Por um lado, os parentes têm direito à herança, que é assegurada a descendentes, ascendentes e colaterais até o quarto grau, na ausência de filhos e netos, de pais ou avós, chamando-se irmãos, tios, sobrinhos e primos, bem como tios-avós e sobrinhos-netos. Por outro, os vínculos de parentescos também gerarão um ônus.

Assim, preceitua a ilustre doutrinadora familiarista Maria Berenice Dias:

Os parentes têm direitos, mas também têm deveres: têm direito sucessório e têm obrigação alimentar. Quem faz jus à herança deve alimentos. No parentesco em linha reta, nem o vínculo parental (CC, art. 1.591), nem a obrigação alimentar (CC, art. 1.696), nem o direito sucessório (CC, art. 1.829, I e II) tem limite. Na linha colateral, o parentesco está limitado ao quarto grau (CC, art. 1.592) tanto para efeitos alimentícios como para efeitos sucessórios (CC, art. 1.829, IV). Assim, quando inexistirem descendentes, ascendentes ou cônjuge tem obrigação alimentar e também fazem jus à herança os parentes até o quarto grau: irmãos, tios, sobrinhos e primos. A obrigação alimentar é recíproca, e a lei estabelece uma ordem de preferência, ou melhor, de responsabilidade. Os primeiros obrigados a prestar alimentos são os pais.

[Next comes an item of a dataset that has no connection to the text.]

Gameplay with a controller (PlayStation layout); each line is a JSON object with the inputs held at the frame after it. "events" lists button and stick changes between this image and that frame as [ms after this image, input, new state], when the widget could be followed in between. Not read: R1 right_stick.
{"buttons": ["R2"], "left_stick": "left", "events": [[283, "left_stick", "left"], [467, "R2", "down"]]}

Esta obrigação estende-se a todos os ascendentes. Na falta do pai, a obrigação alimentar transmite-se ao avô. Na falta deste, a obrigação é do bisavô e assim sucessivamente (CC, art. 1.696). Também não existe limite na obrigação alimentar dos descendentes, ou seja: filhos, netos, bisnetos, tataranetos devem alimentos a pais, avós, bisavós, tataravôs e assim por diante. O simples fato de a lei trazer algumas explicitações quanto à obrigação entre os parentes ascendentes e descendentes, bem como detalhar a obrigação dos irmãos, não permite afirmar que tenha sido excluída a obrigação alimentar dos demais parentes.

Aliás, é de se acrescentar que o Código Civil, no capítulo que trata dos alimentos, mais de uma vez dispõe sobre a responsabilidade  alimentar dos parentes. Assim, não restam dúvidas que na falta dos parentes mais próximos são chamados os mais remotos, começando pelos descendentes, seguidos dos ascendentes.